Minnesota is losing a pipeline that carries 40 percent of the state's propane, and the fuel industry is scrambling to avoid supply problems next year for an estimated 230,000 homes, farms and businesses that depend on the product.
Propane wholesalers are building or converting fuel terminals to accept deliveries by train instead of by pipeline, expanding propane storage, leasing more tankers and trying to manage a more-complicated supply chain.
"It is a high-priority issue," said Minnesota Commerce Commissioner Mike Rothman, who joined about 40 propane industry executives at a meeting in Gov. Mark Dayton's office last month to discuss the private sector's response to the problem.
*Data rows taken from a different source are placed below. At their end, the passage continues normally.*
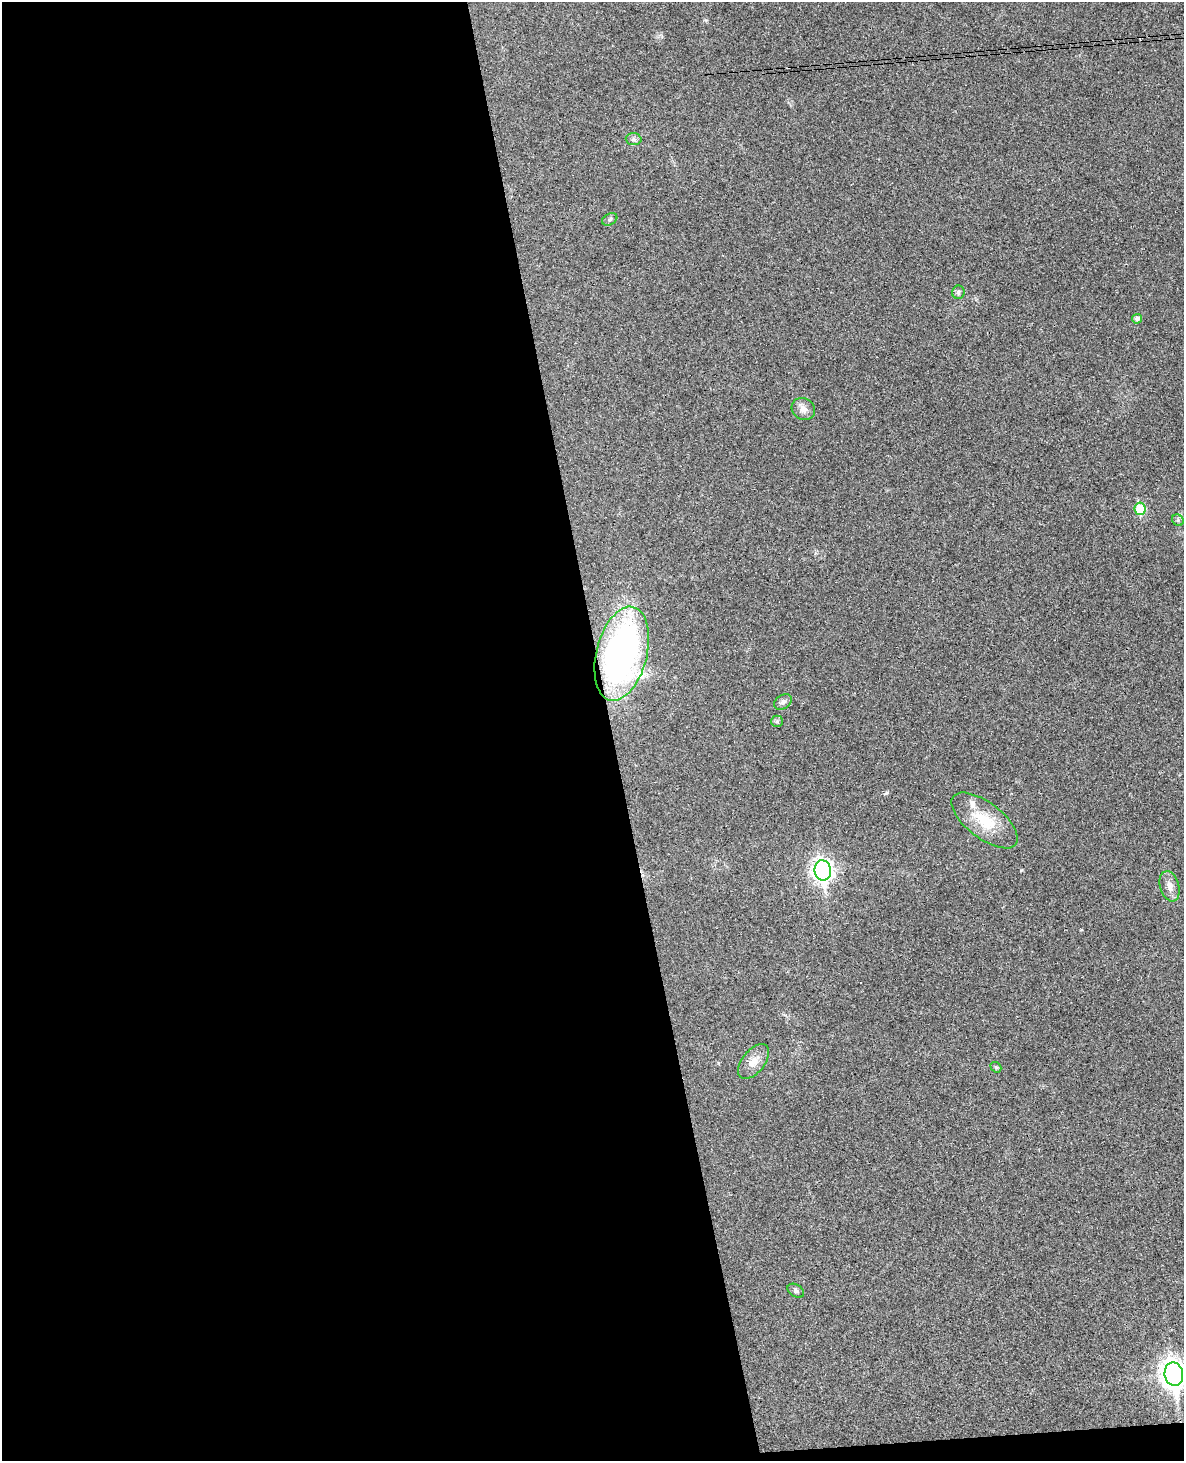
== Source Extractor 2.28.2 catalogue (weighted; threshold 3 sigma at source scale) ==
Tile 9 of 4 x 3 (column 1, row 3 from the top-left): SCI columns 61-1242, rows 254-1712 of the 4844 x 4777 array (HDU 1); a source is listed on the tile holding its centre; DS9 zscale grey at full resolution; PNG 1186 x 1463 px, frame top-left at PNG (2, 2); each listed source drawn as its Kron ellipse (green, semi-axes under 4 px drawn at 4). Shown black and unused: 52% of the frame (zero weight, under 3 of 4 exposures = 6% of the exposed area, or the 3 px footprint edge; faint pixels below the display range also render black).
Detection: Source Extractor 2.28.2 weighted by HDU 2 'WHT'; one run over the whole footprint, this tile lists its part. Background 0.035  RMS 0.0042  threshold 0.0187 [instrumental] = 3 sigma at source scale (4.5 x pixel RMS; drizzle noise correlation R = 1.50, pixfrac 1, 0.05/0.05 arcsec/px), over >= 5 px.
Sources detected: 20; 2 cosmic-ray / hot-pixel residue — neither listed nor drawn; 1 inside a brighter listed object's ellipse — not listed separately; the other 17 listed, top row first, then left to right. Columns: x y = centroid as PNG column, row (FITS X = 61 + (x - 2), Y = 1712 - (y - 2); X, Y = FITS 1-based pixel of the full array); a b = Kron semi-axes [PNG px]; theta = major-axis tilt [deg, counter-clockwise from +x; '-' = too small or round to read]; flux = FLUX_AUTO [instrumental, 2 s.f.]
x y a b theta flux
634 139 8 6 -3 1.2
610 219 8 5 30 0.91
958 292 7 6 - 0.99
1137 319 5 5 - 1.5
803 409 12 10 -34 2.8
1140 509 6 5 - 17
1178 520 6 5 - 0.72
622 654 48 25 76 150
783 702 9 7 34 1.5
777 721 6 5 - 0.78
985 820 39 18 -37 15
823 870 10 8 -81 210
1170 886 15 9 -73 3.1
754 1061 20 11 51 4.8
996 1067 6 4 -41 0.58
796 1291 9 6 -32 1.1
1174 1374 12 9 -80 400
Isophote crosses this tile's border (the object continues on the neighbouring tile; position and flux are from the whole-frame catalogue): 1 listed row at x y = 1174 1374
Unlisted compact peaks at least as high as the median listed source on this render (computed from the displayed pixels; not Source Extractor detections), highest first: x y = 1021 870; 886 793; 706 20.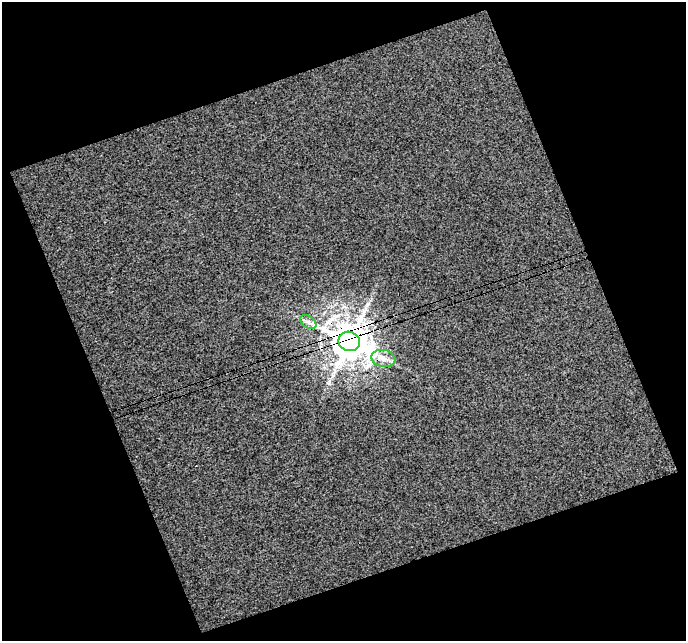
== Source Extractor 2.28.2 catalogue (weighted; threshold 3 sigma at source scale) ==
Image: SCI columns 5-688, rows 20-658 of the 693 x 676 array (HDU 1 of 3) = the unmasked area's bounding box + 8 px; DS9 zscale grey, full resolution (1 PNG px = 1 image px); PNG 688 x 643 px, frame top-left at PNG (2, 2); each listed source drawn as its Kron ellipse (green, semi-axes under 4 px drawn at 4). Shown black and unused: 43% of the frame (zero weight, under 3 of 4 exposures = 6% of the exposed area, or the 3 px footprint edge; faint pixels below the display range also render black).
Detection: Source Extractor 2.28.2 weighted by HDU 2 'WHT'. Background 0.0212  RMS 0.96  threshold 4.33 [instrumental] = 3 sigma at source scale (4.5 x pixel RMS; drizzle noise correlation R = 1.50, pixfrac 1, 0.0396/0.0396 arcsec/px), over >= 5 px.
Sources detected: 3; all 3 listed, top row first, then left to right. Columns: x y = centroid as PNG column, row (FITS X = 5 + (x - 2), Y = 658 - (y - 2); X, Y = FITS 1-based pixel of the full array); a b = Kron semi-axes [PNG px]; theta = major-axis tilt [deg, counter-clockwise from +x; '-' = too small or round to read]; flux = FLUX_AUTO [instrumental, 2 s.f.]
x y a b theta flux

Pipeline operator Kinder Morgan will halt propane shipments from Canada next April on its 1,900-mile Cochin pipeline that passes through Minnesota. For 35 years, it has delivered propane, also known as LP gas, to terminals in Benson and near Mankato.
Propane is more than a convenient back-yard barbecue fuel in Minnesota. In large parts of the state not served by natural gas suppliers, homeowners depend on trucked-in propane for heat, and demand is high all winter. Agriculture uses about 30 percent of the state's propane; after a big harvest, demand can spike as farmers dry their corn.
But Canada is producing less propane, and sending less of it down the Cochin pipeline. So its Houston-based operator is spending $260 million to reverse the line's direction. Instead of propane, the pipeline will carry light petroleum condensate from the United States for use by Canada's booming oil industry.
Propane industry officials have been preparing for the switch for a year. The implications became clearer to others this fall when Minnesota farmers struggled to get adequate propane to dry a record corn crop. Industry officials are trying to avoid a repeat of those headaches if harvest-related demand for propane jumps next fall when Cochin is gone.
"There is no propane shortage," said Jason Doyle, president of Alliance Energy Services, based in North Kansas City, Mo., and operator of 75 propane terminals in North America. "We always have plenty of propane, but it is not always in the right places."